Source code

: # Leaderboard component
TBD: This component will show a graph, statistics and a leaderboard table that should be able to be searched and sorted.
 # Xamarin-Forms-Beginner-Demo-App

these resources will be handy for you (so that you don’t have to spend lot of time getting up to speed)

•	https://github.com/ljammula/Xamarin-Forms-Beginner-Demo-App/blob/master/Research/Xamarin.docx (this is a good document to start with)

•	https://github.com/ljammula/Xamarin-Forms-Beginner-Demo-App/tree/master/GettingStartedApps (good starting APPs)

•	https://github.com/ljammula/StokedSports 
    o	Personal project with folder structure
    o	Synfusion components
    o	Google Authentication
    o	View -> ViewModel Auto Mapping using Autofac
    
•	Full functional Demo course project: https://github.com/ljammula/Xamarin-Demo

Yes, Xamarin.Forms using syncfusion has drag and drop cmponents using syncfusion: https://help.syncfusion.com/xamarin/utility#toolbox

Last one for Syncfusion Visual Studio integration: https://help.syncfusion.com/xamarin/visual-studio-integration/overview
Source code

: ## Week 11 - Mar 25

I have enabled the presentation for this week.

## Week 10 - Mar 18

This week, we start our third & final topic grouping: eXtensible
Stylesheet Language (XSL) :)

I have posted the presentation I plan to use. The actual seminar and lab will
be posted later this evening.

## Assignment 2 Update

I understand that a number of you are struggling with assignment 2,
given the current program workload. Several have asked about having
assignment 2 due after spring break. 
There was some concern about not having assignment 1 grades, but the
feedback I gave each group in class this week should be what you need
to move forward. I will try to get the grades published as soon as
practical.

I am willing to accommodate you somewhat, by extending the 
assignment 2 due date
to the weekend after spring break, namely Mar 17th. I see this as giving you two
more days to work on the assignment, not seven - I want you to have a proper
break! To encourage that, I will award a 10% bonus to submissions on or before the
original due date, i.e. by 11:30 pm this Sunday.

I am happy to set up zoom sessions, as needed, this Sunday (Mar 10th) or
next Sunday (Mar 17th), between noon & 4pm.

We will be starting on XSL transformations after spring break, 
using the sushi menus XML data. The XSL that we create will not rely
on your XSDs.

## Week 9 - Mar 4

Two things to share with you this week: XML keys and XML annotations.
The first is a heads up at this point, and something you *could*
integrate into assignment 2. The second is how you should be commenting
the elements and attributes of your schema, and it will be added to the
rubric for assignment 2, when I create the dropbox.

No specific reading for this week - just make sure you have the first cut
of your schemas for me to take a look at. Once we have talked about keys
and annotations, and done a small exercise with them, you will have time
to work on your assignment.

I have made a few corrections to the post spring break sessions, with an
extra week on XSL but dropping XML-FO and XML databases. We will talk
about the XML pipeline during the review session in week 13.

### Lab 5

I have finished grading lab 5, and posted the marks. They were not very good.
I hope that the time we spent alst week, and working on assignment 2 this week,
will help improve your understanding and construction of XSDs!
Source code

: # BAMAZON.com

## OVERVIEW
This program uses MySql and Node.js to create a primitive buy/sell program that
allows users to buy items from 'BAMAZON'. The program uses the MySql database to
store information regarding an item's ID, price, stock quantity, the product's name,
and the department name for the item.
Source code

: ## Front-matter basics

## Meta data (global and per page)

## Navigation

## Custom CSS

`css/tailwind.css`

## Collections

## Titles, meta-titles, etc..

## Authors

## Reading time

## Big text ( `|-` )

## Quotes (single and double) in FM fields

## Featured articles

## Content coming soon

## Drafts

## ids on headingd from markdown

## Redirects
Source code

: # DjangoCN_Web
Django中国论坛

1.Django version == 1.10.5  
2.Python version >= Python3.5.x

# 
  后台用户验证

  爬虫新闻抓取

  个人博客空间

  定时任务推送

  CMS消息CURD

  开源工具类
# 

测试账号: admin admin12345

————————

● **Assignment**
The answer must be every line from the entries above that holds the string "with".

● **Your response**
•	https://github.com/ljammula/Xamarin-Forms-Beginner-Demo-App/blob/master/Research/Xamarin.docx (this is a good document to start with)
    o	Personal project with folder structure
I understand that a number of you are struggling with assignment 2,
Two things to share with you this week: XML keys and XML annotations.
and annotations, and done a small exercise with them, you will have time
I have made a few corrections to the post spring break sessions, with an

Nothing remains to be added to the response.